グローバル人材って

2020年の「高・大連携改革」はなぜ必要なのか? その答えは簡単で、今までの教育システムでは、これからますますグローバル化していく社会に対応できる人材を育成できないから、ということにつきるのだろう。

これは主に産業界からの養成であって、少子化の流れが止まらない日本が、これから世界の中で生き残っていくためには、グローバル社会の中で活躍できる人材育成こそが求められている、ということだろう。

ふむふむ。それでは10歳の子どもをお持ちの保護者の方はどうすればよいか。

ここで考えなければいけないのは、グローバル人材ってなに? ということだ。それをしっかりと親が把握し、わが子にどんな教育を与えていけば、きたるべき(すでにきている)グローバル社会の中で「飯を喰っていける大人」になれるだろうか、ということだ。

まずは「グローバル」という言葉に、正のイメージを持つか、負のイメージを持つか、というところからスタートした方が良いと思う。たぶん、ほとんど保護者の方は正のイメージかと思う。私は「グローバル」という言葉からは負のイメージを多く受け取る。

なぜか・・・

結局、グローバル人材ってなんなのか、ということにつきる。

内田樹さんがこうおっしゃっている。

グローバル人材とはなにかについて劇作家の平田オリザさんが卓抜な表現をしていました。グローバル人材育成というのは「ユニクロのシンガポール支店の店長を創り出すための教育のことだ」と。なるほどと思いました。たしかに、それがグローバル人材育成の具体的な達成目標なのです。英語が出来て、タフなビジネスの交渉が出来て、一日十五時間働けて、辞令いっぽんで翌日から海外の支店や工場に赴任できて、何よりも低賃金を苦にしないこと。いま日本の大学はそうした人間を毎年何十万単位で創り出すことを文科省と財界から命じられています。
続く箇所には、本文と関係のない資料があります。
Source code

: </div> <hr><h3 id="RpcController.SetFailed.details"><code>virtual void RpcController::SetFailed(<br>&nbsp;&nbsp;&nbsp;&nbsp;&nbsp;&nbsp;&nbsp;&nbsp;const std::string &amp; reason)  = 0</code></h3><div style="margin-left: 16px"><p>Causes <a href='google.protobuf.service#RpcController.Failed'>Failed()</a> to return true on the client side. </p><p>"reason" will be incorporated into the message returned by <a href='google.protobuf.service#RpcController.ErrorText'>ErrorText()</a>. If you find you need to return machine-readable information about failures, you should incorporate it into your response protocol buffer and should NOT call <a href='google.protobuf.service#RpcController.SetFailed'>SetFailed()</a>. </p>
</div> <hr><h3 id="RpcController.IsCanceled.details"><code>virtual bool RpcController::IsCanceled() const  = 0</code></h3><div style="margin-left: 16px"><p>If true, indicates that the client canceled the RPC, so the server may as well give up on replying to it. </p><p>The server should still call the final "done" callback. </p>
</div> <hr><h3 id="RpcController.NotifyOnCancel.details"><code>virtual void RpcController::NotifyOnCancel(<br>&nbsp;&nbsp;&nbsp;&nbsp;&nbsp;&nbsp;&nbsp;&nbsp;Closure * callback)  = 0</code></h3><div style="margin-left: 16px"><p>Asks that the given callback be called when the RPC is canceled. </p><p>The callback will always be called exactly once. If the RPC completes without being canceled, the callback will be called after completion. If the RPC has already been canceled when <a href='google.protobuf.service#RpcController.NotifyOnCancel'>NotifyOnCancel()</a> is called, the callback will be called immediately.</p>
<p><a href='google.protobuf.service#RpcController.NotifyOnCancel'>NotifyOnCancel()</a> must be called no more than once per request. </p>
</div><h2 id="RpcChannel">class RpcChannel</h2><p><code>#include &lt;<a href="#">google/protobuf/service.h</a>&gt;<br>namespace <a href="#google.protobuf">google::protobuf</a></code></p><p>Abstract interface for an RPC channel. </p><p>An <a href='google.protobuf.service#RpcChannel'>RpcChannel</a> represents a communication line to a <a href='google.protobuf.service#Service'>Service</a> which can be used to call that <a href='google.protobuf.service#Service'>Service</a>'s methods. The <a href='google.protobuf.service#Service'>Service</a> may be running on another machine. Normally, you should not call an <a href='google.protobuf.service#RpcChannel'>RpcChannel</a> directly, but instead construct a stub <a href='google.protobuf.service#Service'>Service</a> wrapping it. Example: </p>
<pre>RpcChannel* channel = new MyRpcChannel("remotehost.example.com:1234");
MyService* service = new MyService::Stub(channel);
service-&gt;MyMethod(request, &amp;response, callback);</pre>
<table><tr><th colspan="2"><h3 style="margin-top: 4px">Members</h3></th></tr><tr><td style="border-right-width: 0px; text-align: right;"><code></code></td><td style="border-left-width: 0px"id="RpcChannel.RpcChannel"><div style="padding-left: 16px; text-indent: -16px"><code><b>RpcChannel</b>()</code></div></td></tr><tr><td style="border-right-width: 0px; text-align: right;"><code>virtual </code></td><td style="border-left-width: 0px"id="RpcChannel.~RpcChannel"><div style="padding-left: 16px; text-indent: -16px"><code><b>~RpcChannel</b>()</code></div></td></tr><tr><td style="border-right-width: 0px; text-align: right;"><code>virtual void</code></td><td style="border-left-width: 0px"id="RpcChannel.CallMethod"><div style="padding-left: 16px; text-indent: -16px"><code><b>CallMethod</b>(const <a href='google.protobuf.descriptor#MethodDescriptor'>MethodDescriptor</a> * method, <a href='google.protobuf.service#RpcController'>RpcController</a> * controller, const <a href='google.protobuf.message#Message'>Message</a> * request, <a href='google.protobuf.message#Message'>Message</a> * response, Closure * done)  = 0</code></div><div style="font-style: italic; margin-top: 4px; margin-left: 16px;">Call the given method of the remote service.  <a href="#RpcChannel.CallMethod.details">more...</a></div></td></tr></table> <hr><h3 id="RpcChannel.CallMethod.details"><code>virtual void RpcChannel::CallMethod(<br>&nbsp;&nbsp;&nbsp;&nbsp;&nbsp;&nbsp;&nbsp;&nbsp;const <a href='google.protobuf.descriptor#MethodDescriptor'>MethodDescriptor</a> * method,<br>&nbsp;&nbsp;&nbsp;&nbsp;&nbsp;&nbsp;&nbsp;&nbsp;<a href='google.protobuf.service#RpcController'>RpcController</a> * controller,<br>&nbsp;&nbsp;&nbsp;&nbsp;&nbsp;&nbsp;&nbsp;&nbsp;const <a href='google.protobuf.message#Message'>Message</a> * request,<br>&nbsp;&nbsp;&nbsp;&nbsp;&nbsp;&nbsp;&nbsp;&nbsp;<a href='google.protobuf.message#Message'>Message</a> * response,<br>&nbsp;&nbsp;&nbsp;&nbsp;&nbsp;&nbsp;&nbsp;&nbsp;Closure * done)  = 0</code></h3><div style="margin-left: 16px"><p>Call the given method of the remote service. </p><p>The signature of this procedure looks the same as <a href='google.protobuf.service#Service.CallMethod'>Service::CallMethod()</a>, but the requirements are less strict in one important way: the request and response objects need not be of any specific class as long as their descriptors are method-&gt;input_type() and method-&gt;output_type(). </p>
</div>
私はグローバル人材の育成というのを、こうした観点から考える視点もとても重要だと考える。とくに親はしっかりとそうした視点をもつべきだ。そして、わが子にどんな教育をほどこすかを考えるべきだ。

グローバル社会で生き残るには英語が必要だ。よし、英語を学ばせよう、じゃないはずだ。そんなことしたって、結果的に「ユニクロのシンガポール支店の店長」につながっていくだけだ。いや、それを否定しているわけではなく、親としてそれで良いのですか? という問いかけをしている。

グローバル化する社会の流れは止めようがない。その流れにわが子を乗せるのか、乗せないのか、まずはそんなところから親は考えてはどうだろう。必ずしも乗せる必要はない。逆に、思いっきりローカルな流れにわが子を乗せる選択肢だってあるはずだ。

グローバル化、というのは、地域社会や親子の関係、家族や友達とのつながりを切る方向に動くことは間違いない。だって、グローバル人材っていうのは、明日から海外の支店で働けますか、にイエスと答えていくことでもあるのだから。それも人生だし、それを選ばないのも人生だと私は思う。

グローバル人材。その負の面もしっかりと考えましょう。